Here, Beth’s preference for sushi is directly making Alice’s life worse—Beth’s advocacy is increasing the chance that Alice will have an less-pleasant night.
Thanks to [some mechanism that I haven’t worked through in detail], if Beth is directly making Alice’s life worse, Alice’s brain moves Beth away from “friend” and towards “enemy” in terms of the “innate friend (+) vs enemy (–) parameter” in Alice’s brain. In the limit, Alice will start relating to Beth with visible anger, reflective of “schadenfreude reward” and “provocation reward”, as opposed to “sympathy reward” or “approval reward”. And punishing Beth naturally comes out of that.
Step 2: those social dynamics themselves become part of the terrain: Everyone looks around and notices the following:
There’s a class of behaviors like “Alice is treating Beth as an enemy”, including anger and schadenfreude and provocation and punishment, and this behavior is reliably correlated with “Beth is doing something that Alice sees as bad”.
We all get used to that pattern, and use it as a signal to draw inferences about people.
OK, new scene. Carol deeply admires Doris. And Doris really likes X for whatever reason (where X = honesty, loyalty, baggy jeans, who knows). If Carol does X, then Carol is creating an association in Doris’s mind between herself and X. And this seems good to Carol—it makes her feel Approval Reward.
But also, if Ella is doing not-X, and Carol gets angry at Ella (starts treating her as an enemy, which includes schadenfreude and provocation and thus punishment), then Carol is slotting herself into that very common social pattern I described above. So if Doris sees this behavior, Doris’s mind will naturally infer that Carol is very pro-X. And Carol in turn fully expects Doris to make this inference. And this seems good to Carol—it makes her feel Approval Reward. So in sum, from Carol’s perspective, the idea of getting angry at Ella seems good.

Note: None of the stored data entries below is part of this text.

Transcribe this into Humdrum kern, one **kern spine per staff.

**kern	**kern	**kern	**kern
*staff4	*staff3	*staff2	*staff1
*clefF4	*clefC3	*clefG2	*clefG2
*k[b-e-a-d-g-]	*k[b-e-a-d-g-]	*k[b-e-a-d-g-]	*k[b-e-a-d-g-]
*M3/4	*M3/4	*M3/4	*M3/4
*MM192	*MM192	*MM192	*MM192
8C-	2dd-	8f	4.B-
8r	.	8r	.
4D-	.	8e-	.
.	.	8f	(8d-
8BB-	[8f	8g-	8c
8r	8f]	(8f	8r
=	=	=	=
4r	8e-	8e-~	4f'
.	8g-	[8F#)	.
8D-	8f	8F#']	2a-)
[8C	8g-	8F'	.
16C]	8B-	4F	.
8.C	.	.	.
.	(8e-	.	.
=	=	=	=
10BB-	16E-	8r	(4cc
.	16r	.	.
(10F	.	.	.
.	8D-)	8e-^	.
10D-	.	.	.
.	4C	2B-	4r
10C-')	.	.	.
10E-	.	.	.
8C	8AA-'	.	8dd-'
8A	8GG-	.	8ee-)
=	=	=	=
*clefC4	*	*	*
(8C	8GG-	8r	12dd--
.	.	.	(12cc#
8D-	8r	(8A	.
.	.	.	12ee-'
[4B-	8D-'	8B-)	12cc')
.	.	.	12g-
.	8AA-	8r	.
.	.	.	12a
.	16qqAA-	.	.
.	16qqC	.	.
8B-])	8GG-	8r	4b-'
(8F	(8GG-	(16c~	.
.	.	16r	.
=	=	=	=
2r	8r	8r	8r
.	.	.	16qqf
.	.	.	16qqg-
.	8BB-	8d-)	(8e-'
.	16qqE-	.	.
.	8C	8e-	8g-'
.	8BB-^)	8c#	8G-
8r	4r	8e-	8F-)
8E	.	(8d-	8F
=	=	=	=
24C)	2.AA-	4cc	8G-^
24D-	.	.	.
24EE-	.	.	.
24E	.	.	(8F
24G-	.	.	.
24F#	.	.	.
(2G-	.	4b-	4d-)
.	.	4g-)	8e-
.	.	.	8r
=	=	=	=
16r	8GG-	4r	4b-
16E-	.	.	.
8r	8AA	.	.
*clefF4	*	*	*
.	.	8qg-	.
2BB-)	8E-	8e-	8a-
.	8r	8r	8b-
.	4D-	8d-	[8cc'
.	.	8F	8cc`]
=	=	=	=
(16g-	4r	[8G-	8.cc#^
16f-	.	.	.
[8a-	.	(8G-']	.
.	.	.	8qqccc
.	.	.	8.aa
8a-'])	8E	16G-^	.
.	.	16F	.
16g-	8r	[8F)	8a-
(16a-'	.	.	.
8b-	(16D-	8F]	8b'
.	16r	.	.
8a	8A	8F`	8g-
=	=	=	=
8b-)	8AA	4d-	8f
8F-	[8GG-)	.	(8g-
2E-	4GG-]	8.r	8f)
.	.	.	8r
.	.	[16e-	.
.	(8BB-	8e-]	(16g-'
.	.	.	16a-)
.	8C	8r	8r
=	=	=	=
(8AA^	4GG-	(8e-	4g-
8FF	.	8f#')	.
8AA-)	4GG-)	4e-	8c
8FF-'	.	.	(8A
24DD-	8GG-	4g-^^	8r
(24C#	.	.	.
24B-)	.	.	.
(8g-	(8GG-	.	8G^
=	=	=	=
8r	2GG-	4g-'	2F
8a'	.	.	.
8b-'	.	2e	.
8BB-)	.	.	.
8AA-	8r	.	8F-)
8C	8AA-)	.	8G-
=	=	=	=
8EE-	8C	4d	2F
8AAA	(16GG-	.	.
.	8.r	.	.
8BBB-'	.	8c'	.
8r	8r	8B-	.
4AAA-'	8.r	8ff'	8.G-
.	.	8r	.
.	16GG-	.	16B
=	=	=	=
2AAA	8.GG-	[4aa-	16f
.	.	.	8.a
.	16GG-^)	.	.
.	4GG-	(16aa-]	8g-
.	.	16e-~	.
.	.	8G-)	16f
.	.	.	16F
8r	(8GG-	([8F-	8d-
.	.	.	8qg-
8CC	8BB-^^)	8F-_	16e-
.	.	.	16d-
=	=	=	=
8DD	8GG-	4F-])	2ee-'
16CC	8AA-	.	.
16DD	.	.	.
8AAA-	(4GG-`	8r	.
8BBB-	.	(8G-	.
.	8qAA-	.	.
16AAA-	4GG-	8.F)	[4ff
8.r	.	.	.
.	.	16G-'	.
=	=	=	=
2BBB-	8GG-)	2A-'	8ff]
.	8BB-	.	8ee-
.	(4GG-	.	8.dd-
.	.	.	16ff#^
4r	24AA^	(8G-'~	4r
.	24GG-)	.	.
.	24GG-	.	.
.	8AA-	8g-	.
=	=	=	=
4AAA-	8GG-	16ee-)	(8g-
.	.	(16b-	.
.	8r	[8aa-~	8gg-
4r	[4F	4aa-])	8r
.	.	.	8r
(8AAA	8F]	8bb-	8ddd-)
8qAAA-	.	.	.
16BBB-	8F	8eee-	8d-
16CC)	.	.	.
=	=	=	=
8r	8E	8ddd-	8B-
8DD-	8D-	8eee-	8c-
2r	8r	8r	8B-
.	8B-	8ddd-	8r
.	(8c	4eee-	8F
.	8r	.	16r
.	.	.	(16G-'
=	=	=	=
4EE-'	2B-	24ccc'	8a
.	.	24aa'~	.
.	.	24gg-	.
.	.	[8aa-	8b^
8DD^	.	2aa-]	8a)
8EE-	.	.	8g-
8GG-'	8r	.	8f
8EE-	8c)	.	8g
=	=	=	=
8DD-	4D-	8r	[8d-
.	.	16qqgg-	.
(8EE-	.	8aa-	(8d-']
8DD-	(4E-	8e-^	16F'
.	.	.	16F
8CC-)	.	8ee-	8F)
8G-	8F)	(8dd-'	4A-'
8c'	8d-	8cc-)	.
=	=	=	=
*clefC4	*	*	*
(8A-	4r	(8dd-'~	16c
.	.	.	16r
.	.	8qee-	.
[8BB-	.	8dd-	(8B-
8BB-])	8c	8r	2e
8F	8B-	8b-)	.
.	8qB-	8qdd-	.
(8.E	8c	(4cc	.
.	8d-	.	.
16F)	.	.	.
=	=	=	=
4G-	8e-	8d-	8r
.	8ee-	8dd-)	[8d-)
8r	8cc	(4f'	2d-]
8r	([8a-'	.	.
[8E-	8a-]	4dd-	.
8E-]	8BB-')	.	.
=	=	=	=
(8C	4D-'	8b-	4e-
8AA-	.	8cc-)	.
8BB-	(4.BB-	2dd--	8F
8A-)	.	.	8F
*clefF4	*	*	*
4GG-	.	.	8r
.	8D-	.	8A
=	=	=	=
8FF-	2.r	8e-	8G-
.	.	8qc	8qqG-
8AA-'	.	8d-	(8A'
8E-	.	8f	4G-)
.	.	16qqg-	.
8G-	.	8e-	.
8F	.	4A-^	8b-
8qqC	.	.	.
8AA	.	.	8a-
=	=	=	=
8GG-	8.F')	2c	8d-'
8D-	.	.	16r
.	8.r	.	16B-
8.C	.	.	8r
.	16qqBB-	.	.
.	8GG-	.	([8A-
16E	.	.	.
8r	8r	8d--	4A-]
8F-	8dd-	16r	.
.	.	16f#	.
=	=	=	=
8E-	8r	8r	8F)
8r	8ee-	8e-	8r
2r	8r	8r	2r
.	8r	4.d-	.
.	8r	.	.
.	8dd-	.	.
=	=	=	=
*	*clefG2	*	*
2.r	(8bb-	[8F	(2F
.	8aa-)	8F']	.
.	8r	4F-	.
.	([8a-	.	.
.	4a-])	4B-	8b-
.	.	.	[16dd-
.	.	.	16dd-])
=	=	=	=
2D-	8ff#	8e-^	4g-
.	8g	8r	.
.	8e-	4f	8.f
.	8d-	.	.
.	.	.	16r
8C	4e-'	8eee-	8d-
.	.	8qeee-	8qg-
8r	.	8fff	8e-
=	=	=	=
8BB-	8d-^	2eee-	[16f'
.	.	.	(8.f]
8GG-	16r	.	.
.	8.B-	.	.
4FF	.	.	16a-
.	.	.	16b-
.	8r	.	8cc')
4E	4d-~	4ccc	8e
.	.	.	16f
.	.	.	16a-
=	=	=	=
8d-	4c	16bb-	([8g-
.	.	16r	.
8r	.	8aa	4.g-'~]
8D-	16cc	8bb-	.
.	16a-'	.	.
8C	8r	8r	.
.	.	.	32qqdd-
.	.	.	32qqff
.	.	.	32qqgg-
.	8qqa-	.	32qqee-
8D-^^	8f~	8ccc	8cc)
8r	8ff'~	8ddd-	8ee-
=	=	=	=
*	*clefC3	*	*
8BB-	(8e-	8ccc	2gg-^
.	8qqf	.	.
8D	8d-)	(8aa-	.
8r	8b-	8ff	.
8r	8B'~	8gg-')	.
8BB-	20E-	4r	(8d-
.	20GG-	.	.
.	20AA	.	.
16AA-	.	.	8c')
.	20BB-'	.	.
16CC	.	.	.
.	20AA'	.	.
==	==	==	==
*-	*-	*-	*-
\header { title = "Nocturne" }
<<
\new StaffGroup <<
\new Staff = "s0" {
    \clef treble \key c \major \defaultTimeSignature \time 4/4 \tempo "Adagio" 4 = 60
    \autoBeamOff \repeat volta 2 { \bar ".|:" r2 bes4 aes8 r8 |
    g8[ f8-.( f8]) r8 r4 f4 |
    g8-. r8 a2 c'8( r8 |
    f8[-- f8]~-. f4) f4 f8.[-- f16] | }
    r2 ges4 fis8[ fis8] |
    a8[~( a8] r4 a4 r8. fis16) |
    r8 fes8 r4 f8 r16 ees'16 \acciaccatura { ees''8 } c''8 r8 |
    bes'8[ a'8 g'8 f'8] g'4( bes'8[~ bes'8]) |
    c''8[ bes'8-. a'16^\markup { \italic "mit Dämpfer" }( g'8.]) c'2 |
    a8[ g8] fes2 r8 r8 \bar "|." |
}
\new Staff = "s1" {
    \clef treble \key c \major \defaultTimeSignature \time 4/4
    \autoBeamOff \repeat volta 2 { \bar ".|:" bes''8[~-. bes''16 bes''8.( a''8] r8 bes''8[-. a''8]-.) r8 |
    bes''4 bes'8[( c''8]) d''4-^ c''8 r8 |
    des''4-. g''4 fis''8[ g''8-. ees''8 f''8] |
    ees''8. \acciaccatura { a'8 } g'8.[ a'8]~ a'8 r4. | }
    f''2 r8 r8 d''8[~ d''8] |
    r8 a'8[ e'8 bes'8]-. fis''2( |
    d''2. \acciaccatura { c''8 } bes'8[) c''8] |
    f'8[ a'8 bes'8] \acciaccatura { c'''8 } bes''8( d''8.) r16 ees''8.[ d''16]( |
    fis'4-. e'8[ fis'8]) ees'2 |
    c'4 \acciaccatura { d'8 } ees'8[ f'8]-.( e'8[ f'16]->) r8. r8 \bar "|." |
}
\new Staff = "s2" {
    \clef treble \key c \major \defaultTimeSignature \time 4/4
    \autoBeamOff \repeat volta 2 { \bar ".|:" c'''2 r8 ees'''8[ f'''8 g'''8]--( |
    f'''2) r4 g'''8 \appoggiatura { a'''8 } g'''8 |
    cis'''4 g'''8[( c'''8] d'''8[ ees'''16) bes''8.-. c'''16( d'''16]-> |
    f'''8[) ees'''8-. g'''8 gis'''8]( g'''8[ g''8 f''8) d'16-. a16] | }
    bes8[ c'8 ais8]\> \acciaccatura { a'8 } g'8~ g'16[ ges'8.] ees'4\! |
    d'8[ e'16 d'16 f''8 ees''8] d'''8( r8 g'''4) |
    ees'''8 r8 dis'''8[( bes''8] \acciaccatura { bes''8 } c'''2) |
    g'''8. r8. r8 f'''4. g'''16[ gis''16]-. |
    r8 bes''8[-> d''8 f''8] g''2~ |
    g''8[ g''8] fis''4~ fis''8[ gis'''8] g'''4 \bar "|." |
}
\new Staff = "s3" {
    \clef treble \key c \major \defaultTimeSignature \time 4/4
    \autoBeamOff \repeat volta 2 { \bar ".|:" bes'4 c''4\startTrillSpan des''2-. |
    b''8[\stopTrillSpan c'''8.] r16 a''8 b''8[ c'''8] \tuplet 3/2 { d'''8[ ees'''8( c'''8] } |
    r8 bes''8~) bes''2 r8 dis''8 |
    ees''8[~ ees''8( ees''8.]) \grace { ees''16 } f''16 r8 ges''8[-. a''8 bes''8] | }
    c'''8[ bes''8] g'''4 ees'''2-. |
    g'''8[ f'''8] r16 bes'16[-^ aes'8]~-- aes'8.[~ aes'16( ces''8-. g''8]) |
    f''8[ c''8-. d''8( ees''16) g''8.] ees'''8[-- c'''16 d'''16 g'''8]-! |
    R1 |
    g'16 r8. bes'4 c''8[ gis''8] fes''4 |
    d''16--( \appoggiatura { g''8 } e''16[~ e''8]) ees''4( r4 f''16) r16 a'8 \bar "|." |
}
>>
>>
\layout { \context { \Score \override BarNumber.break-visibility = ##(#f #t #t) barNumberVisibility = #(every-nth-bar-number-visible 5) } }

Then the last step is motivated reasoning etc., by which Carol might wield attention-control to actually summon up anger towards Ella in her own mind. But maybe that last step is optional? I think Carol may sometimes feel like the right thing to do is to do the kinds of things that she would do if she were angry at Ella, even if she doesn’t really feel much actual anger towards Ella in the moment.
…
Aren’t these two things contradictory? Sorry if I’m confused.